The Gipsy showed no gratification over the prospect of being pensioned and occupying the proud position of an independent man of means.

“You are not pleased?” said Hillary.

“This poor old man is troubled.”

“Why should you be?”

“It will be difficult to gather eight annas worth of firewood every day. Perhaps it can be done every other day, but the bundle will be big and heavy.”

“You are not required to give firewood for the money. It will be yours whether you take your usual bundle to the Oodiya kitchen or not. You will receive it at the Oodiya office window, where the estate coolies are paid.”

Nahgoo was not satisfied. He made a gesture of dissent with his hands that amounted to a protest against an injustice.

“This old man must give full bundle of firewood or something else will be taken.”

“What else can be taken from you but firewood?”

“Who can tell? My health, my food, my strength. Money is never given for nothing, as your honour knows.”

“This is not for nothing. It is for bringing back the beads.”

“They gave no trouble such as firewood gives when it has to be cut out of the jungle. After the monkey had fallen asleep it was easy to bring away the necklace.”

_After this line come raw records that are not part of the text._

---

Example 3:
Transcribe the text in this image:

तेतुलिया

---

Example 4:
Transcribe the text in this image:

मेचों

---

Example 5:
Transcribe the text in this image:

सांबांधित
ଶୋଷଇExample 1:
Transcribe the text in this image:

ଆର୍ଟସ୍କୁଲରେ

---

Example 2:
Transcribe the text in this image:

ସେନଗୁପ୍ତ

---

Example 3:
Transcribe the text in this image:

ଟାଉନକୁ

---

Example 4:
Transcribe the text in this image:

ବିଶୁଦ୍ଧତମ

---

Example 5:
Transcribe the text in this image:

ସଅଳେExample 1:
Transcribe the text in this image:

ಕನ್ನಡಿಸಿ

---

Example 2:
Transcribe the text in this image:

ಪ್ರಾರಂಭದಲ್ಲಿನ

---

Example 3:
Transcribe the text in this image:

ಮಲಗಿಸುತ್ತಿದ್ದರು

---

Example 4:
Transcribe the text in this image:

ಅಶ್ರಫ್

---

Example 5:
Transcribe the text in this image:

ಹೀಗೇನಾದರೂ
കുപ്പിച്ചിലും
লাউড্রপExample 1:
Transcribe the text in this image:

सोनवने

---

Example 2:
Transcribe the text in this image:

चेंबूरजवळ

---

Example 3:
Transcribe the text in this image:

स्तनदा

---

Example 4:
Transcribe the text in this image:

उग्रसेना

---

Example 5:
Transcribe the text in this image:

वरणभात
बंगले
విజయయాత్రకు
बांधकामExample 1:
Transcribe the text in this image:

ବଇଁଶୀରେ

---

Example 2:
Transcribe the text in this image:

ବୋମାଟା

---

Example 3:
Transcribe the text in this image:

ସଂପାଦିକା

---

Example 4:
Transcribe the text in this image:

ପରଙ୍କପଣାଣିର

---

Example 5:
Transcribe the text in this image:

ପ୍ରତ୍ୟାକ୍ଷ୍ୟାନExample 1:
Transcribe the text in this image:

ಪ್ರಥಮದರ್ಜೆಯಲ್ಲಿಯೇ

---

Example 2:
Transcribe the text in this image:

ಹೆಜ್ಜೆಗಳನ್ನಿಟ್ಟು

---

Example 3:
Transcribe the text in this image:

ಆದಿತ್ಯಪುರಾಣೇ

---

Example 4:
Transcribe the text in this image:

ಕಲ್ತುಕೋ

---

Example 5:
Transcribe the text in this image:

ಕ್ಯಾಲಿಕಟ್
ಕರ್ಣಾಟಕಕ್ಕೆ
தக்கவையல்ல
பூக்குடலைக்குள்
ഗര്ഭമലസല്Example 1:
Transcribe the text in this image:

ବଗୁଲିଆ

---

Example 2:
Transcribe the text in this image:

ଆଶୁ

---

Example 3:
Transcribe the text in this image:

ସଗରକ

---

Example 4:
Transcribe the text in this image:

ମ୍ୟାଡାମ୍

This man of the jungle possessed a strange complexity of mind, thought Hillary, who was familiar with all forest creatures from long residence in the Western Ghauts. The Gipsy had done his best to bring sudden retribution to a criminal who would otherwise have received punishment in an orthodox way. On the other hand, he refused to take money that he did not consider that he had earned. There was no morality about it. He was afraid of being lured into some mysterious compact by which he sold something he could not spare to the Englishman.

“This poor old man will go back to his people,” said Nahgoo, attempting to solve his difficulty. “It will be hard work to walk the long distances and carry a proper load.”

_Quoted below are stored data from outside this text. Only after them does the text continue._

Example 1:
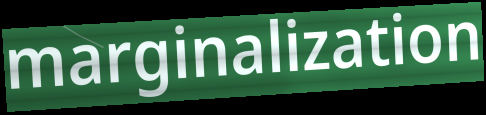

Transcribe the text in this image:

marginalization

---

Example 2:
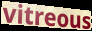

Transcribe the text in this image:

vitreous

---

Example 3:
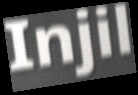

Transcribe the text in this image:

Injil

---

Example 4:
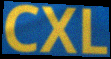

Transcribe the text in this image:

CXL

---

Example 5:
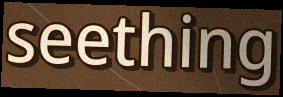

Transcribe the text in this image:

seething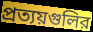
প্রত্যয়গুলির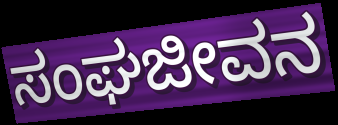
ಸಂಘಜೀವನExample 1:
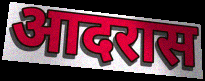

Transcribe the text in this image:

आदरास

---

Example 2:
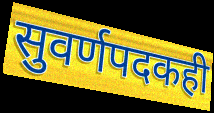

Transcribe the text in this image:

सुवर्णपदकही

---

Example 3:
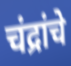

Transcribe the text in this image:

चंद्रांचे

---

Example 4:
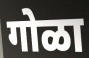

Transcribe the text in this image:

गोळा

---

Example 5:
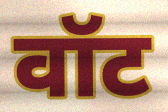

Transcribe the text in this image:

वॉट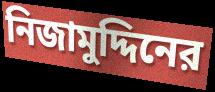
নিজামুদ্দিনেরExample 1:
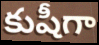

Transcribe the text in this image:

కుషీగా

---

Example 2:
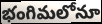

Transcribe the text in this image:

భంగిమలోనూ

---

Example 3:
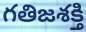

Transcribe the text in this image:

గతిజశక్తి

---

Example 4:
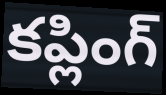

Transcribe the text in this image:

కప్లింగ్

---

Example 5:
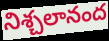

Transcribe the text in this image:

నిశ్చలానంద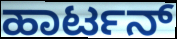
ಹಾರ್ಟನ್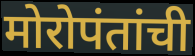
मोरोपंतांचीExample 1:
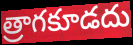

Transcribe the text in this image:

త్రాగకూడదు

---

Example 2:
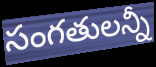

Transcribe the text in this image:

సంగతులన్నీ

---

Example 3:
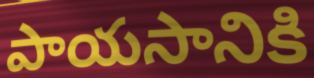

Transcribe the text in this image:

పాయసానికి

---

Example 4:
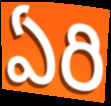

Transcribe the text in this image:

ఏరి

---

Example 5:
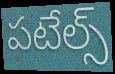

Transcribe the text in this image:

పటేల్స్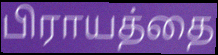
பிராயத்தை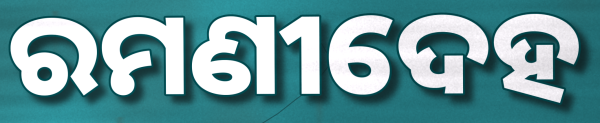
ରମଣୀଦେହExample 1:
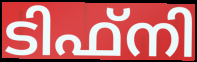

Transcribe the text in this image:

ടിഫ്നി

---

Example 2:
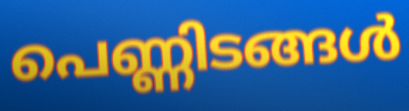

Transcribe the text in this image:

പെണ്ണിടങ്ങൾ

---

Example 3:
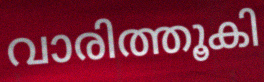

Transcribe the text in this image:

വാരിത്തൂകി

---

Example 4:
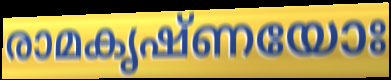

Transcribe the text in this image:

രാമകൃഷ്ണയോഃ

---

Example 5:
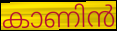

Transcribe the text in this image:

കാണിൻ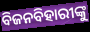
ବିଜନବିହାରୀଙ୍କୁ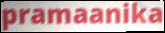
pramaanika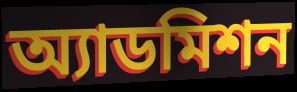
অ্যাডমিশনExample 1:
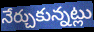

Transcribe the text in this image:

నేర్చుకున్నట్లు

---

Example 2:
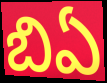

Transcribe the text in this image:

బిఏ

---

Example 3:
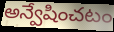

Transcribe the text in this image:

అన్వేషించటం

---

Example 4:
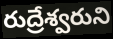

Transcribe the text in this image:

రుద్రేశ్వరుని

“Who will have the Gipsy’s cave if it is left empty?” asked Hillary. He was anxious to arrange this matter of a reward to the old man’s liking. He had promised Don to settle it if he could.

The thought of someone appropriating the dwelling that had been his for so long was disturbing to Nahgoo.

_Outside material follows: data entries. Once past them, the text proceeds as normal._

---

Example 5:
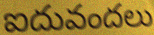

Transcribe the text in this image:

ఐదువందలు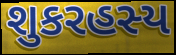
શુકરહસ્ય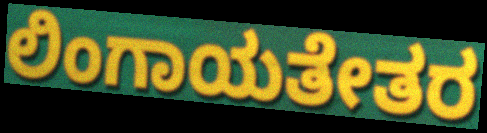
ಲಿಂಗಾಯತೇತರ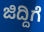
ಜಿದ್ದಿಗೆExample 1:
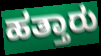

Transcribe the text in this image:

ಹತ್ತಾರು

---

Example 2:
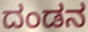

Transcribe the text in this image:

ದಂಡನ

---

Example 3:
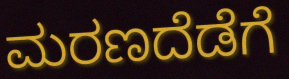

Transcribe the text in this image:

ಮರಣದೆಡೆಗೆ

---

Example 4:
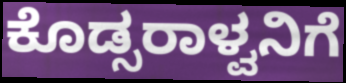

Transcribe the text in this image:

ಕೊಡ್ಸರಾಳ್ವನಿಗೆ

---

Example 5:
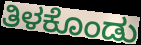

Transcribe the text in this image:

“Sir, will your honour speak to the master of Oodiya for me? I can’t leave the cave and I can’t take the eight annas.”

Hillary considered for a while.

“Let it be like this,” he said. “Five annas for the wood——”

Nahgoo wagged his head in assent that was unqualified.

“—delivered at the kitchen door.”

Another gesture of hearty assent.

“And three annas for the little people who found the beads and kept them safe. The money is to be spent by the father of the forest on food such as they have before received.”

A still more vigorous wagging of the head signified complete agreement with the bargain.

“Two annas and a half to be spent for the food and half an anna to be paid to the Gipsy for bringing it from the market to the monkey valley.”

“Thus shall I make friends with the new leader of the little people who is their choice,” said Nahgoo with satisfaction.

Hillary recapitulated the terms.

“Mind, two annas and a half for food for the monkeys. Half an anna for carrying it. Five annas instead of four for every bundle of firewood delivered to the cook. In all, half a rupee, eight annas only.”

Nahgoo replied promptly:

“By the word of the Gipsy the little people shall have their food, and the firewood shall be delivered at the door of the Oodiya kitchen as your honour has said.”